Poi, le università italiane sono effettivamente malmesse in quasi tutte le classifiche mondiali: e vantarci che i nostri ricercatori ottengano grandi risultati, una volta fuggiti all'estero, è solo un modo per rigirare il ferro nella piaga. Vero che le classifiche internazionali sono influenzate dalle dimensioni degli Atenei: mentre in Italia abbiamo imboccato la strada rovinosa del "piccolo è bello", portando una sede universitaria in ogni capoluogo di provincia. Poi è arrivato Tremonti con la solita scure, e invece di chiudere gli atenei più piccoli accorpandoli ai maggiori, ha cercato di ottenere lo stesso risultato stabilendo che si può assumere un nuovo docente solo dopo il pensionamento di altri cinque. Il cinque per uno: non è un modulo calcistico, è la ricetta tremontiana per l'Università.
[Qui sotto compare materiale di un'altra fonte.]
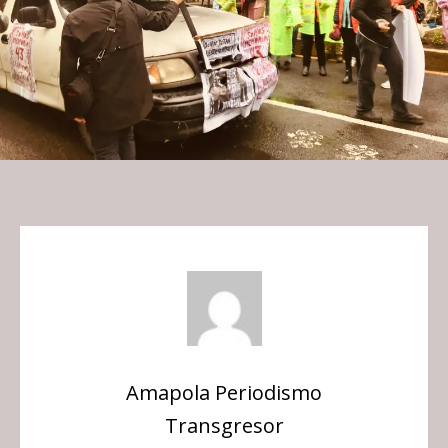
Amapola Periodismo
Transgresor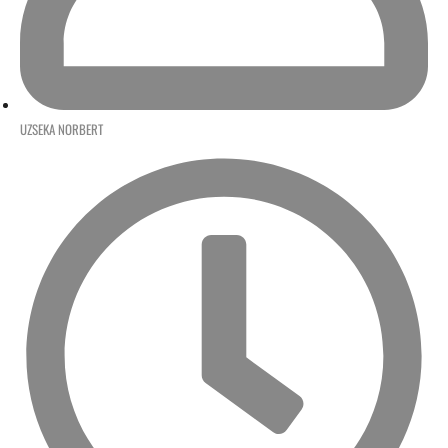
UZSEKA NORBERT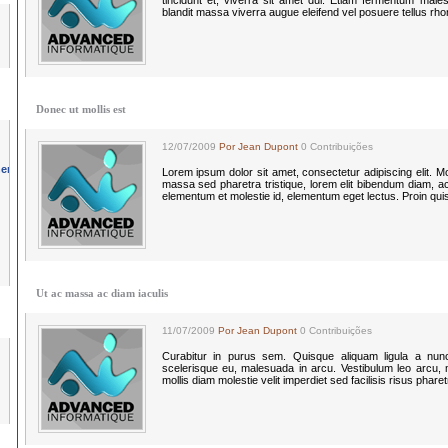
tincidunt et, viverra sit amet dui. Etiam fermentum males
blandit massa viverra augue eleifend vel posuere tellus rh
Donec ut mollis est
12/07/2009
Por Jean Dupont
0 Contribuições
Lorem ipsum dolor sit amet, consectetur adipiscing elit. Morbi
massa sed pharetra tristique, lorem elit bibendum diam, a
elementum et molestie id, elementum eget lectus. Proin qui
Ut ac massa ac diam iaculis
11/07/2009
Por Jean Dupont
0 Contribuições
Curabitur in purus sem. Quisque aliquam ligula a nun
scelerisque eu, malesuada in arcu. Vestibulum leo arcu, mo
mollis diam molestie velit imperdiet sed facilisis risus phare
Infine, il tasto più dolente: le rette degli studenti. Alle famiglie sembrano già altissime, a confronto dei servizi resi, ma Perotti sostiene il contrario: le università dovrebbero costare molto di più, e i capaci e meritevoli sprovvisti di mezzi dovrebbero entrare con borse di studio finanziate dalle rette dei loro compagni più abbienti. È anche l'idea di Lanfranco Vaccari, direttore di questo giornale, e non mi stancherò di lodarla: ma solleva un duplice problema di legalità. Come controllare la meritevolezza dello studente povero, se non tramite concorsi più seri degli attuali? E come accertare la povertà dello studente meritevole, se non tramite un fisco che riesca a stanare anche i guadagni dei lavoratori autonomi?